● Task description
Give back exactly the lines of the material below that start at the line containing "pen: none [1152,981,1257,1011]" and end at the line containing "notebook: present [1221,905,1372,994]", and no others.

====== Data extract

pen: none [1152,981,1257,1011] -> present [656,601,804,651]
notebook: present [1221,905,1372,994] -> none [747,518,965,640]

============
====== Data extract

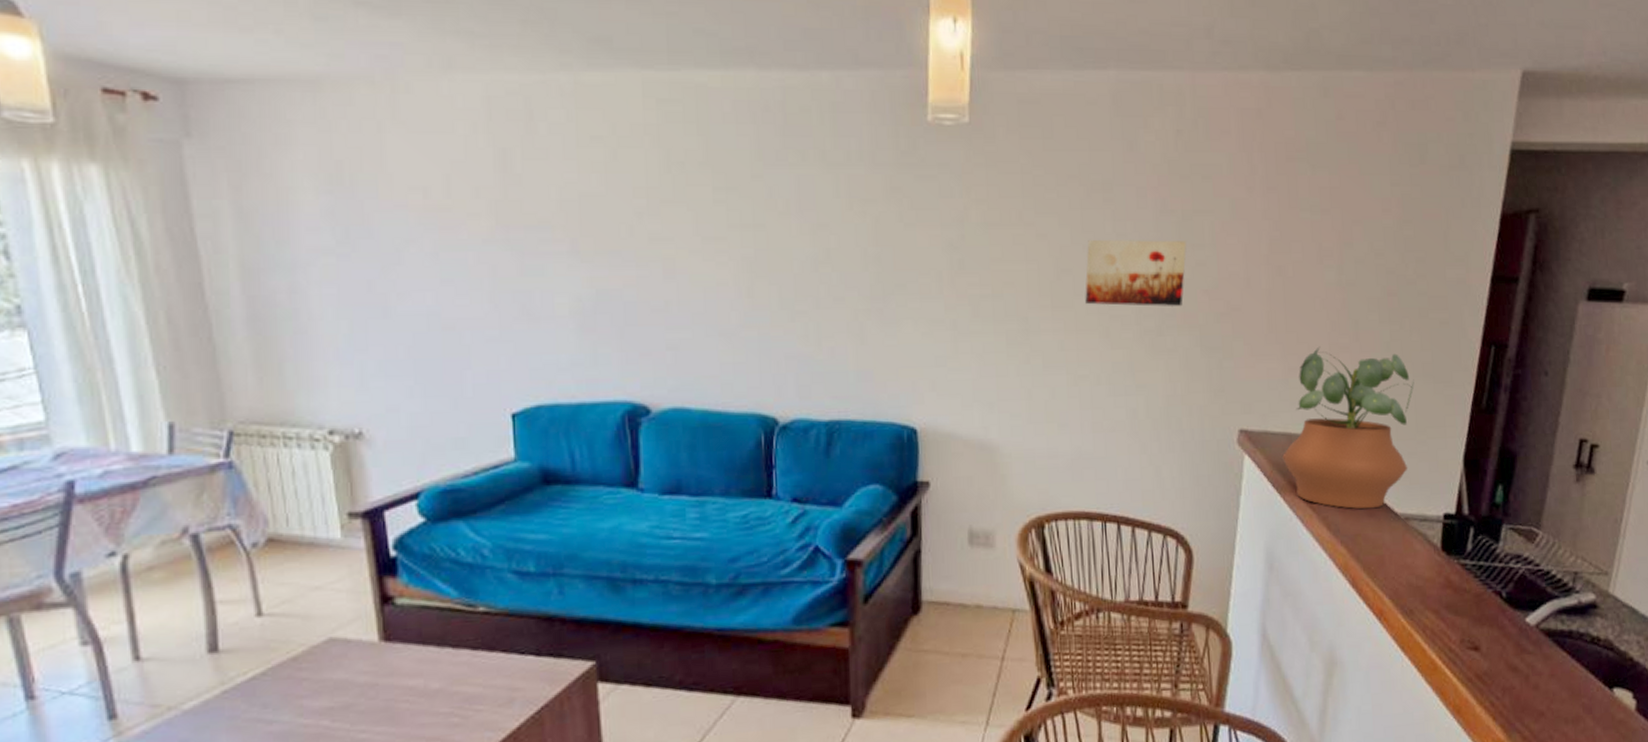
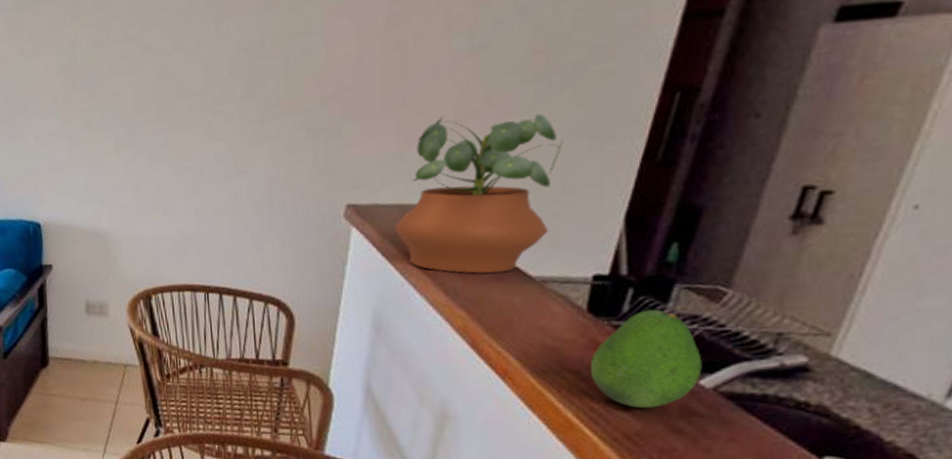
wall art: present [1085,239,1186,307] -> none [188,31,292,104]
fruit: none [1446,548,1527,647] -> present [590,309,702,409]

============
====== Data extract

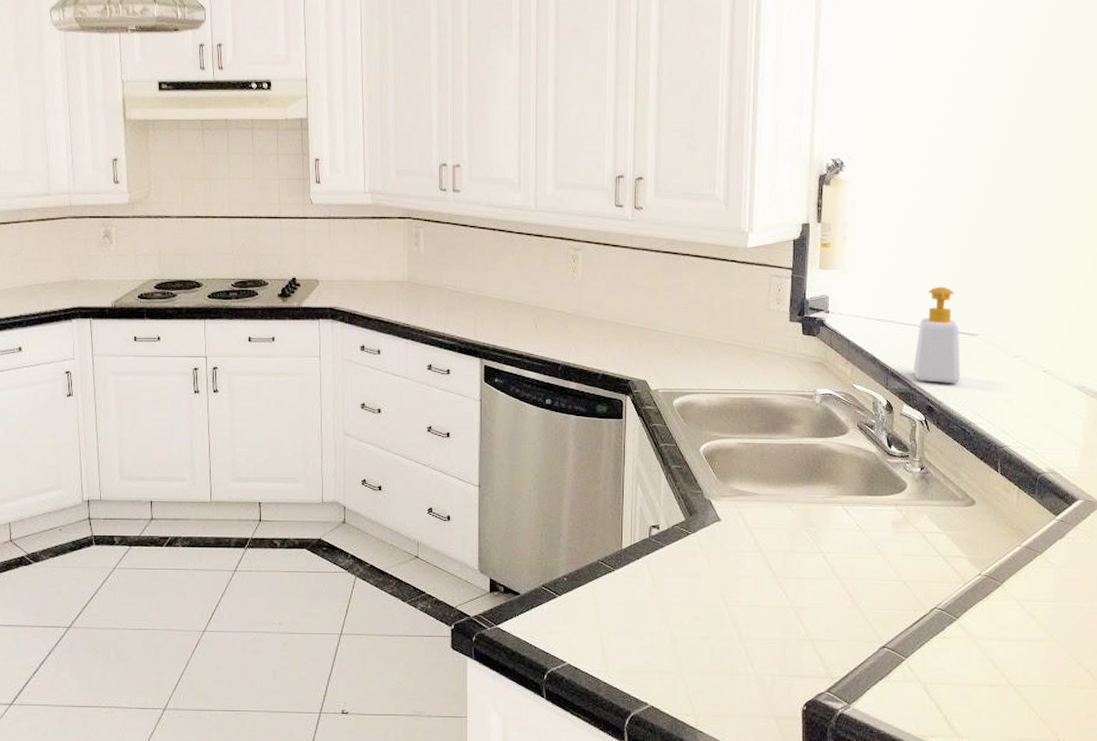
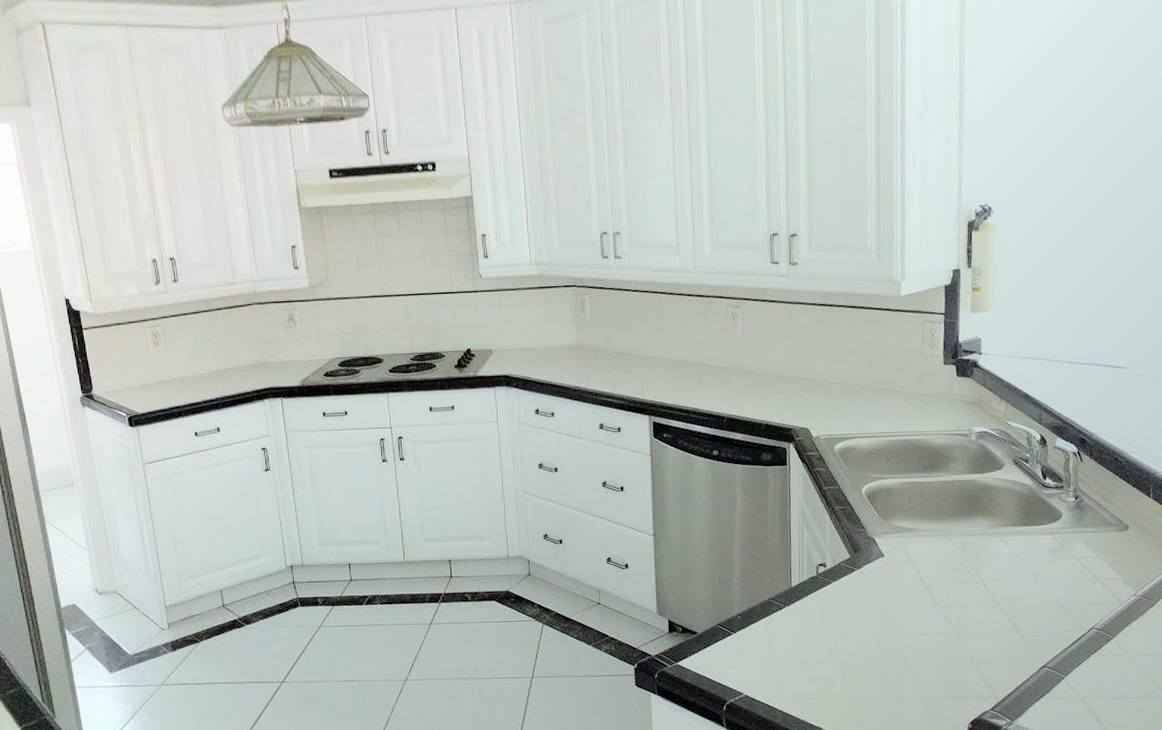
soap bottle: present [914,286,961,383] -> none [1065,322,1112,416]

============

● Answer for the task
pen: none [1152,981,1257,1011] -> present [656,601,804,651]
notebook: present [1221,905,1372,994] -> none [747,518,965,640]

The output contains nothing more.